Selon les uns, les écrits de Nelly Arcan ont inspiré d’autres  jeunes  auteurs  et Testament, un roman de cette jeune femme dont la vie a fini aussi tragiquement, semble avoir été influencé par cette forme d’écriture; l’auteure ne manque pas de franchise et a aussi besoin de dévoiler la vérité enfouie au plus profond de son inconscient torturé.

 Vickie Gendreau est morte d’un cancer à vingt-quatre ans,  en 2013,  quelques mois après avoir écrit Testament. Les multiples voix narratrices  de ce spectacle, et bien au-delà de sa mort, nous font remonter à la dérive d’un esprit possédé par l’horreur, devant une situation sur laquelle elle n’a plus prise. Anne-Marie Ouellet, professeur au département d’études théâtrales à l’Université d’Ottawa, et responsable de ce groupe d’étudiants, a voulu cerner  cette folie  et ce désespoir  en  mettant scène une jeune  revenante,  pour que le groupe se livre à un processus d’improvisation  orale et corporelle  et ait ainsi un autre regard sur l’adaptation d’un roman à la scène. Un défi de taille surtout quand il faut gérer une dizaine de jeunes apprentis-comédiens qui ont peu d’expérience, et qui doivent partager des fragments d’un texte sans fil narratif. Avec des images qui renvoient à la vie de cette jeune femme, des phrases hachées qui cassent  la langage  avec des transformations paradigmatiques, un peu comme chez Ionesco, ce qui complique encore le travail. Curieusement, la langue de Vickie Gendreau semble renvoyer aux Chants de Maldoror de Lautréamont qui, selon André Breton, a marqué  une crise fondamentale de la littérature, en prévoyant la démission de la pensée logique et morale, un geste que les surréalistes allaient poursuivre avec férocité.  

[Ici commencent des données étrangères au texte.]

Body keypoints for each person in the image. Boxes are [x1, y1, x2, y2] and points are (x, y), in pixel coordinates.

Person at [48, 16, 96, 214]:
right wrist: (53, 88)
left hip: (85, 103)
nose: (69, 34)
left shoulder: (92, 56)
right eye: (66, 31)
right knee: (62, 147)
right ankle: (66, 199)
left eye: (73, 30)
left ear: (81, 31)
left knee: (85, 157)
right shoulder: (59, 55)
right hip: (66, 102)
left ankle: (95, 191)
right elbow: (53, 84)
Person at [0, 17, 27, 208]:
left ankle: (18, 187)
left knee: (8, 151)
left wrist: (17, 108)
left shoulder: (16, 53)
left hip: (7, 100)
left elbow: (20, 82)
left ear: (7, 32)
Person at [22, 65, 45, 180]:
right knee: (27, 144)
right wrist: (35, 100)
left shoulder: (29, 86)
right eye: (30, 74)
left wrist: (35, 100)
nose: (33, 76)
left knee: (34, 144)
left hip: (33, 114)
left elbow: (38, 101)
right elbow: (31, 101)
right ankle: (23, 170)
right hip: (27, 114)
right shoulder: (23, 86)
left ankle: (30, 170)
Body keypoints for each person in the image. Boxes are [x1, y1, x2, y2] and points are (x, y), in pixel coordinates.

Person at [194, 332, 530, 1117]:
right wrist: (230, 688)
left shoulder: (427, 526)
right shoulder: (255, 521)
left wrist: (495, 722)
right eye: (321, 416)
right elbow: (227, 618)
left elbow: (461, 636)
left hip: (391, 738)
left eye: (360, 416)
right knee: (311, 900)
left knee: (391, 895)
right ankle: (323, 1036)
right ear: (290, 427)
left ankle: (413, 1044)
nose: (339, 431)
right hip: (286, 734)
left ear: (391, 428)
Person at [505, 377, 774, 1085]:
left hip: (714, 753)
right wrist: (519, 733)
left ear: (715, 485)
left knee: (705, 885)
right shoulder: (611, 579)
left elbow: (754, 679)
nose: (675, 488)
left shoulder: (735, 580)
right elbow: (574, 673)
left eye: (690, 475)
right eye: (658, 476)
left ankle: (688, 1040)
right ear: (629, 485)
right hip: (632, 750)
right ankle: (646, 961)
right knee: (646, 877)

Une écriture, beaucoup plus naïve et moins sombre que celle de Nelly Arcan, mais moins morbide que celle de Lautréamont… En tout cas,  cette adaptation s’inscrit tout à fait dans la  logique poétique d’un être qui n’en peut plus de vivre sa vie : la jeune femme a fait exploser toutes les barrières possibles. Et un refrain revient sans cesse chez elle : «Je ferme les yeux, j’ouvre les yeux ».

La mise en scène, comme la scénographie, à la fois ordonnée et chaotique, fait la part belle aux hallucinations, aux rêves, aux souvenirs  précis, ou aux images confuses.Les personnages eux passent de l’anglais au français, et  comme le texte de Vickie Gendreau, les costumes  évoquent  les  étapes de la vie transgressive de la jeune auteure. Frôlant parfois la monstruosité comme chez Lautréamont qui annonçait l’irrationnel surréaliste, les paroles de l’être inquiétant envahit la scène,  à la recherche de  rencontres  fortuites et dangereuses,  sur une table de dissection», entre «une machine à coudre et un parapluie». Dans un lent  affaiblissement, la jeune femme, moribonde, se détache des autres, et tous les corps autour d’elle respirent profondément, puis se mettent à chanceler et cessent de respirer,  et tout d’un coup, reprennent leur souffle et s’écroulent de nouveau, aussi vite.  La jeune revenante est déjà  morte et une torpeur envahit alors le plateau.

Certains étudiants articulent mal, même si d’autres  sont excellents! Même si la qualité des  volumes scéniques et des éclairages participent de cette poésie scénique, on sort un peu épuisé par l’effort de concentration nécessaire pour suivre le texte. Anne-Marie Ouillet qui a ici souvent travaillé à partir d’improvisations, aurait dû  supprimer  des répétitions dans les dernières trente minutes,  trop longues. (Mais les jeunes spectateurs étaient ravis!) Il faut quand même se laisser bercer par cet essai de mise en scène collective. Avec toute une pédagogie  corporelle et vocale, Anne-Marie Ouillet cherche à orienter ses étudiants vers un théâtre post-dramatique et on est tenté de suivre cette démarche… Son prochain spectacle est prévu au Centre national des Arts d’Ottawa !

 Alvina Ruprecht

Spectacle vu au Théâtre de l’Université d’Ottawa.